Next:
Acknowlegdments.
Up:
Overview of Recent...
Previous:
Systems under development.
This section contains the explanation of some often-used terms that
either are not explained in the text or, by contrast, are described
extensively and for which a short description may be convenient.
Architecture: The internal structure of a computer system or
a chip that determines its operational functionality and
performance.
Architectural class: Classification of computer systems according
to its architecture: e.g., distributed memory MIMD computer,
symmetric multi processor (SMP), etc. See this glossary and section
architecture for the description of
the various classes.
ASCI: Accelerated Strategic Computer Initiative. A massive funding
project in the USA concerning research and production of
high-performance systems. The main motivation is said to be the
management of the USA nuclear stockpile by computational modeling
instead of actual testing. ASCI has greatly influenced the
development of high-performance systems in a single direction:
clusters of SMP systems.
Bank cycle time: The time needed by a (cache-)memory bank to
recover from a data access request to that bank. Within the bank
cycle time no other requests can be accepted.
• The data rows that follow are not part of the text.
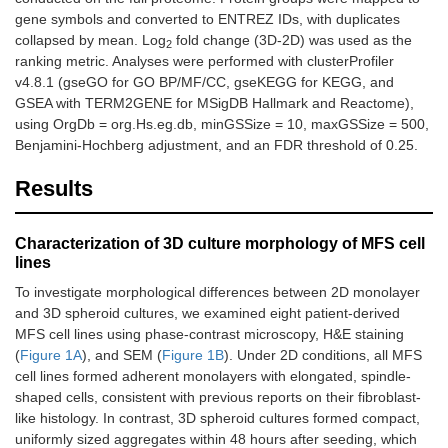
gene symbols and converted to ENTREZ IDs, with duplicates
collapsed by mean. Log
fold change (3D-2D) was used as the
2
ranking metric. Analyses were performed with clusterProfiler
v4.8.1 (gseGO for GO BP/MF/CC, gseKEGG for KEGG, and
GSEA with TERM2GENE for MSigDB Hallmark and Reactome),
using OrgDb = org.Hs.eg.db, minGSSize = 10, maxGSSize = 500,
Benjamini-Hochberg adjustment, and an FDR threshold of 0.25.
Results
Characterization of 3D culture morphology of MFS cell
lines
To investigate morphological differences between 2D monolayer
and 3D spheroid cultures, we examined eight patient-derived
MFS cell lines using phase-contrast microscopy, H&E staining
(
Figure 1A
), and SEM (
Figure 1B
). Under 2D conditions, all MFS
cell lines formed adherent monolayers with elongated, spindle-
shaped cells, consistent with previous reports on their fibroblast-
like histology. In contrast, 3D spheroid cultures formed compact,
uniformly sized aggregates within 48 hours after seeding, which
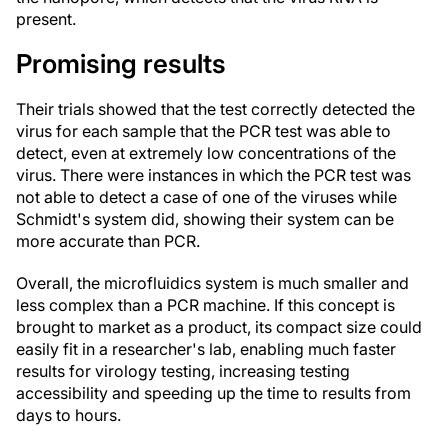
present.
Promising results
Their trials showed that the test correctly detected the
virus for each sample that the PCR test was able to
detect, even at extremely low concentrations of the
virus. There were instances in which the PCR test was
not able to detect a case of one of the viruses while
Schmidt's system did, showing their system can be
more accurate than PCR.
Overall, the microfluidics system is much smaller and
less complex than a PCR machine. If this concept is
brought to market as a product, its compact size could
easily fit in a researcher's lab, enabling much faster
results for virology testing, increasing testing
accessibility and speeding up the time to results from
days to hours.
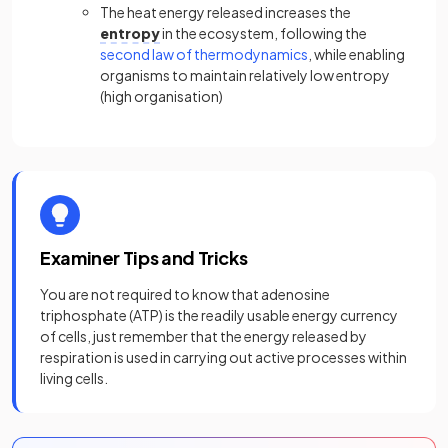
The heat energy released increases the
entropy
in the ecosystem, following the
second law of thermodynamics
, while enabling
organisms to maintain relatively low entropy
(high organisation)
Examiner Tips and Tricks
You are not required to know that adenosine
triphosphate (ATP) is the readily usable energy currency
of cells, just remember that the energy released by
respiration is used in carrying out active processes within
living cells.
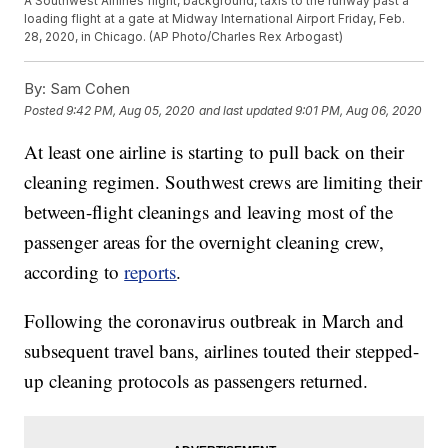
A Southwest Airlines flight, background, taxis to the runway past a
loading flight at a gate at Midway International Airport Friday, Feb.
28, 2020, in Chicago. (AP Photo/Charles Rex Arbogast)
By:
Sam Cohen
Posted
9:42 PM, Aug 05, 2020
and last updated
9:01 PM, Aug 06, 2020
At least one airline is starting to pull back on their
cleaning regimen. Southwest crews are limiting their
between-flight cleanings and leaving most of the
passenger areas for the overnight cleaning crew,
according to
reports
.
Following the coronavirus outbreak in March and
subsequent travel bans, airlines touted their stepped-
up cleaning protocols as passengers returned.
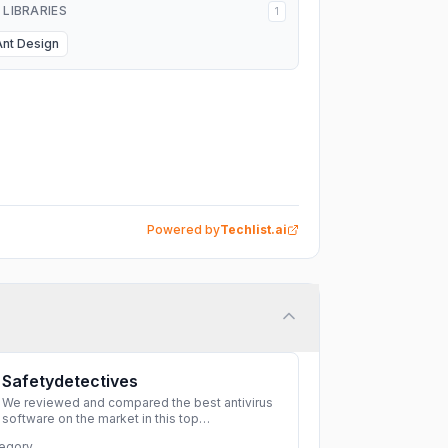
I LIBRARIES
1
Ant Design
Powered by
Techlist.ai
Safetydetectives
We reviewed and compared the best antivirus
software on the market in this top
cybersecurity 2026 list. Find the best
egory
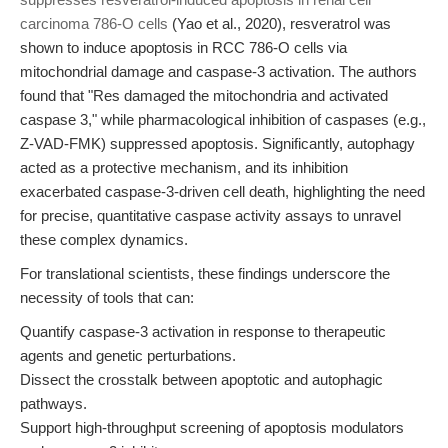
carcinoma 786‐O cells
(Yao et al., 2020), resveratrol was
shown to induce apoptosis in RCC 786-O cells via
mitochondrial damage and caspase-3 activation. The authors
found that "Res damaged the mitochondria and activated
caspase 3," while pharmacological inhibition of caspases (e.g.,
Z-VAD-FMK) suppressed apoptosis. Significantly, autophagy
acted as a protective mechanism, and its inhibition
exacerbated caspase-3-driven cell death, highlighting the need
for precise, quantitative caspase activity assays to unravel
these complex dynamics.
For translational scientists, these findings underscore the
necessity of tools that can:
Quantify caspase-3 activation in response to therapeutic
agents and genetic perturbations.
Dissect the crosstalk between apoptotic and autophagic
pathways.
Support high-throughput screening of apoptosis modulators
Beowulf cluster: Cluster of PCs or workstations with a
private network to connect them. Initially the name was used for
do-it-yourself collections of PCs mostly connected by Ethernet
and running Linux to have a cheap alternative for "integrated"
parallel machines. Presently, the definition is wider including
high-speed switched networks, fast RISC-based processors and
complete vendor-preconfigured rack-mounted systems with either
Linux or Windows as an operating system.
Bit-serial: The operation on data on a bit-by-bit basis
rather than on byte or 4/8-byte data entities in parallel.
Bit-serial operation is done in processor array machines where for
signal and image processing this mode is advantageous.
Cache --- data, instruction: Small, fast memory close to the
CPU that can hold a part of the data or instructions to be
processed. The primary or level 1 caches are virtually always
located on the same chip as the CPU and are divided in a cache
for instructions and one for data. A secondary or level 2 cache
is mostly located off-chip and holds both data and instructions.
Caches are put into the system to hide the large latency that
occurs when data have to be fetched from memory. By loading data
and or instructions into the caches that are likely to be needed,
this latency can be significantly reduced.
Capability computing: A type of large-scale computing in
which one wants to accommodate very large and time consuming
computing tasks. This requires that parallel machines or clusters
are managed with the highest priority for this type of computing
possibly with the consequence that the computing resources in the
system are not always used with the greatest efficiency.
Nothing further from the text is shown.